È il 12 aprile 2017. L'ex compagna da poco se n'è andata da casa chiedendo l'affidamento dei figli in via esclusiva. Il militare, ritenendo che la madre non sia in grado cresce bimbi così piccoli da sola, vuole prendersene cura. Ma lei si affida a un legale, che propone la sottoscrizione di un ricorso congiunto per l'affidamento dei figli alla madre. «Lui ovviamente rifiuta - continua Scandurra - L'ex compagna, per costringerlo a firmare l'accordo, gli sottrae il computer dell'amministrazione militare e lo utilizza come arma di scambio: o mi firmi l'accordo o ti distruggo il computer».
A quel punto il militare va dai carabinieri di Sacile per denunciare un'estorsione.
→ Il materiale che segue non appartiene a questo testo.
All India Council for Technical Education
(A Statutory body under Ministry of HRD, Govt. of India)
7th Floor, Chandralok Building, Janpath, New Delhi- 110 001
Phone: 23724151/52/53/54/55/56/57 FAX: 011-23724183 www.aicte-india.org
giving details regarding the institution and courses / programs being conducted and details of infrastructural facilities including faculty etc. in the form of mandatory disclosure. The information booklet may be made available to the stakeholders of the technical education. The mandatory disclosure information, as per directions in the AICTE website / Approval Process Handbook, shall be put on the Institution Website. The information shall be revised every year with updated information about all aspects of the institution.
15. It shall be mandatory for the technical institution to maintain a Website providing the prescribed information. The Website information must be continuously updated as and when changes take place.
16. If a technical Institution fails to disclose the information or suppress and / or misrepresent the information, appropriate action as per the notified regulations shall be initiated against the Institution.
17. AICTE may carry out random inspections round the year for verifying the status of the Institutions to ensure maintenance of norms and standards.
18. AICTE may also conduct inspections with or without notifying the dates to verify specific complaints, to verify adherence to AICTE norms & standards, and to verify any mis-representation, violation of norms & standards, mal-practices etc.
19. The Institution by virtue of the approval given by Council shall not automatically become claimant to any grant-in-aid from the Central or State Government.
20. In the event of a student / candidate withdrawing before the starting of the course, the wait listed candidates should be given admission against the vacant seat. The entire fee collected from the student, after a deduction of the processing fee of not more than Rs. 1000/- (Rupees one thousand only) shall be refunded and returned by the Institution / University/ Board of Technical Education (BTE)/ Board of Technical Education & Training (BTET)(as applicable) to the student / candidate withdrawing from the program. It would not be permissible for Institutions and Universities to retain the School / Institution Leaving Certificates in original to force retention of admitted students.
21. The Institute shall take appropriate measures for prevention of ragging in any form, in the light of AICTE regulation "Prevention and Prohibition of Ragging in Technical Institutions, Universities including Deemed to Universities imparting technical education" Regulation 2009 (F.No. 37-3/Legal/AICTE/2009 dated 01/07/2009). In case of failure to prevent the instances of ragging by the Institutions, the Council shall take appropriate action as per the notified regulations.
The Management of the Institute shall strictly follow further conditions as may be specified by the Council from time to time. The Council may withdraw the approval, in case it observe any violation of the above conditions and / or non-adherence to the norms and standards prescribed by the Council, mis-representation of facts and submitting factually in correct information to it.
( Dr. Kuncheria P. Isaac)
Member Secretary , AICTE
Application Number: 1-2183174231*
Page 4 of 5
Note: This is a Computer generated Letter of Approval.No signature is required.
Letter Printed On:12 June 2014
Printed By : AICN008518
Subito dopo va a firmare il ricorso congiunto. Il Tribunale, sulla base di quanto richiesto dai coniugi - e con il consenso estorto al militare - affida i figli alla madre e così il caporal maggiore ottiene, come era nei patti, la restituzione del computer, subito portato in caserma. Questo non lo ha messo al riparo da un procedimento per furto aggravato, avviato dal suo stesso Comando quando i carabinieri informano l'amministrazione militare della vicenda estorsiva.
In Tribunale di Verona l'uomo è riuscito a dimostrare che aveva portato a casa il computer per poter realizzare il lavoro commissionato dal suo Comando per la Fiera del Radioamatore e che non era stato in grado di restituirlo per colpa dell'ex compagna. «Per dimostrare l'assenza del dolo - ricorda il suo avvocato - ha spiegato che se avesse effettivamente voluto rubare il computer, non sarebbe andato dai Carabinieri a denunciare, ma avrebbe semplicemente firmato l'accordo e si sarebbe tenuto il computer». Successivamente l'uomo ha proposto un ricorso in Tribunale a Pordenone per la modifica del collocamento dei figli. Il giudice gli ha dato ragione. «I figli adesso stanno con il papà - spiega il legale - e la madre deve contribuire al loro mantenimento».